Error when loading agent weights

Question

Error when loading agent weights

Closed this issue 2 years ago · 5 comments

Hey,

first of all, thank you for the great work! I encountered your repo due to the IsaacGymEnvs and was training some Trifinger agents.
However, when trying to load the trained weights I'm getting the following error:

RuntimeError: Error(s) in loading state_dict for Network: Unexpected key(s) in state_dict: "value_mean_std.running_mean", "value_mean_std.running_var", "value_mean_std.count"

I'm running from the basically same repository and did not change any parameter in the config.

Answer 1 · 2022-02-19T06:04:31.000Z

Hi @BY571,

Thank you for using rl-games and IsaacGymEnvs.

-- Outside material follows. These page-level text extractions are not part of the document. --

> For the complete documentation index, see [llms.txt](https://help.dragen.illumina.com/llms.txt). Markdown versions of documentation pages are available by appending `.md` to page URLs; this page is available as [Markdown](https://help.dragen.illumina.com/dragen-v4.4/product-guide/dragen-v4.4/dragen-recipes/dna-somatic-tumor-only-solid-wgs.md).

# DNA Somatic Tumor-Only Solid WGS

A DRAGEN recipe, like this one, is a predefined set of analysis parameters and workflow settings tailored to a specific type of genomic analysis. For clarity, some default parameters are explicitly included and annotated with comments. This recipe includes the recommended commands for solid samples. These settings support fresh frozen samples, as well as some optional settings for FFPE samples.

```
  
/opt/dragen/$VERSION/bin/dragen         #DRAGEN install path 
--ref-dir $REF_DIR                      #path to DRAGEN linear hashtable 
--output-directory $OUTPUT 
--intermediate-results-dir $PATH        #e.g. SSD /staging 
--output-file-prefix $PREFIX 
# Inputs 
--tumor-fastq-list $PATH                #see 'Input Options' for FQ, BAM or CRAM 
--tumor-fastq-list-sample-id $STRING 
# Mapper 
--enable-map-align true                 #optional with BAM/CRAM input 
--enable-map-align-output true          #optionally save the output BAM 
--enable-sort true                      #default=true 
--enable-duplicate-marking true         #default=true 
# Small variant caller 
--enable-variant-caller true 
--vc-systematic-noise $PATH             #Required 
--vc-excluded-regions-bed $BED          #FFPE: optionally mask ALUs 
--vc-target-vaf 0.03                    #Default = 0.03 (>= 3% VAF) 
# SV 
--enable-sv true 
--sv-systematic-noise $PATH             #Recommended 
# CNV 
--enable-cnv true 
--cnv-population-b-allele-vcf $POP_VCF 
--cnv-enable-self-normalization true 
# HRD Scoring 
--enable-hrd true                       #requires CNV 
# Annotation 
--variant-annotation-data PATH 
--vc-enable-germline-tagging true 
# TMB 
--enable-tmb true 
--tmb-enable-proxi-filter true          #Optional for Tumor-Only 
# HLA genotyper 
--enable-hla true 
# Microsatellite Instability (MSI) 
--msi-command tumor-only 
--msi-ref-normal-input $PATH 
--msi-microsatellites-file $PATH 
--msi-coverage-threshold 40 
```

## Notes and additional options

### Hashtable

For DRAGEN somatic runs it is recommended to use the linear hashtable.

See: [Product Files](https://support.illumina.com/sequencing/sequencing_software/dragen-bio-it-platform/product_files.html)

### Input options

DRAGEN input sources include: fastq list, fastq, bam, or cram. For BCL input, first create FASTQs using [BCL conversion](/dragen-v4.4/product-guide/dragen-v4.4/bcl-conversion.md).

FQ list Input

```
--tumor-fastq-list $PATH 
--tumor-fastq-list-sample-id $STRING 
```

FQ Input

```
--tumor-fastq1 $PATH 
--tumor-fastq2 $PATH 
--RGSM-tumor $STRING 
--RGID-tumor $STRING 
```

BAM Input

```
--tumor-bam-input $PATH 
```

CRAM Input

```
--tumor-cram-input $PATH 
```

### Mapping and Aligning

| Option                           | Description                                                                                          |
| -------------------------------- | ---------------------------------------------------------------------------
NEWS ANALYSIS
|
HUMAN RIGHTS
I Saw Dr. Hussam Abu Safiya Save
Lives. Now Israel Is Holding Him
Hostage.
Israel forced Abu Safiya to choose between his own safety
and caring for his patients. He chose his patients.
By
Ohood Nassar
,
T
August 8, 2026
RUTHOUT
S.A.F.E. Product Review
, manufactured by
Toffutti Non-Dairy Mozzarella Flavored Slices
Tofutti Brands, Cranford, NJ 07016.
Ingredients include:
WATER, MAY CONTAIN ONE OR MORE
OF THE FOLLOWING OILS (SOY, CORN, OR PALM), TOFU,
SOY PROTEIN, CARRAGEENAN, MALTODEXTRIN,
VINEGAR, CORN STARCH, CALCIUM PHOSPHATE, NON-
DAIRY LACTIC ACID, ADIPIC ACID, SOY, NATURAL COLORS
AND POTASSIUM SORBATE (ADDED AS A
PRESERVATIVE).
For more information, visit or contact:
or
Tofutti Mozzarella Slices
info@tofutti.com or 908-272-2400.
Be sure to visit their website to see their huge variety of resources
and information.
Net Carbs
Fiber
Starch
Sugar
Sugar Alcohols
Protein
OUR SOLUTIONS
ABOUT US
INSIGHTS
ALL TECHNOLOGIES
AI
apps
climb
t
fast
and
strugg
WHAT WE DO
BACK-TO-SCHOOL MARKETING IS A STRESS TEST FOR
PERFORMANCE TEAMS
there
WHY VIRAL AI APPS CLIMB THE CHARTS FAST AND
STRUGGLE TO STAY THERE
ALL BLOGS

What version of rl-games did you use? Also + @ArthurAllshire

Answer 2 · 2022-02-20T03:28:57.000Z

Can you try installing rl-games 1.1.3?

Answer 3 · 2022-02-21T09:02:56.000Z

Thanks for the help! Indeed, on my remote machine, a different rl-games version got installed fixing the versioning solved the problem.

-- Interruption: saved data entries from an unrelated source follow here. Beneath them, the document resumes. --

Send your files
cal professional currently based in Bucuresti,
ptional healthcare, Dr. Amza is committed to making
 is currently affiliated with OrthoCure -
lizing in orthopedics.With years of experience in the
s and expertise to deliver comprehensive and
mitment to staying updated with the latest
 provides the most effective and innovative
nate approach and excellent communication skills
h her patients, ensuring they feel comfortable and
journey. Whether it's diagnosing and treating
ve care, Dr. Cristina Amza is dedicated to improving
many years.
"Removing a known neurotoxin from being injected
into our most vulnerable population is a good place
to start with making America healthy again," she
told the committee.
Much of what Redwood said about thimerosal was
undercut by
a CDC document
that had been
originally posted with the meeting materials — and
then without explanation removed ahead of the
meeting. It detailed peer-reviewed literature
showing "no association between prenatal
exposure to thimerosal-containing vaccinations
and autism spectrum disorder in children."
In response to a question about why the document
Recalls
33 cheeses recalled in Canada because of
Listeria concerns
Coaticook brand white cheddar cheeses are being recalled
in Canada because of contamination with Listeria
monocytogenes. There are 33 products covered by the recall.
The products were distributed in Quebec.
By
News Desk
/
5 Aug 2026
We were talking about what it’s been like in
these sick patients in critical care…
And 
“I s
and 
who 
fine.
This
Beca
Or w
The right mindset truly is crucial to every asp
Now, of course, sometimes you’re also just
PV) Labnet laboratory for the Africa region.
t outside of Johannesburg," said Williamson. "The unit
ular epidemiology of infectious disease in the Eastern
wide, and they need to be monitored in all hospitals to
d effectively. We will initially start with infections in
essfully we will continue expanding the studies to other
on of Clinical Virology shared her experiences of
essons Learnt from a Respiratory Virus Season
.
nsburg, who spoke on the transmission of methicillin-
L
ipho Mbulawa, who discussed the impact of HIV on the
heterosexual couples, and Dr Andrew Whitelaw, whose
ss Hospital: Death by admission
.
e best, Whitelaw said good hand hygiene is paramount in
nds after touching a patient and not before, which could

Answer 4 · 2022-02-22T11:53:53.000Z

The versioning seems to cause some troubles when testing. When I run with 1.3.1 the Trifinger robot does not move at all. However, when I load the same weights with version 1.1.3 the robot works and moves around lifting the cube. But I haven't found out yet what causes this problem.

Answer 5 · 2022-02-22T23:53:04.000Z

@BY571 I've found the issue.
IsaacGym never passed checkpoint to the command line. And i removed this option from the config because it added some mess.
The quickest solution is: to fix train.py in the isaacgym
runner.run({
'train': not cfg.test,
'play': cfg.test,
'checkpoint' : cfg.checkpoint
})

Also you cannot load weights from 1.1.3 to the 1.3.1 right now. If you need it and cannot retrain robot I can make a simple script for you.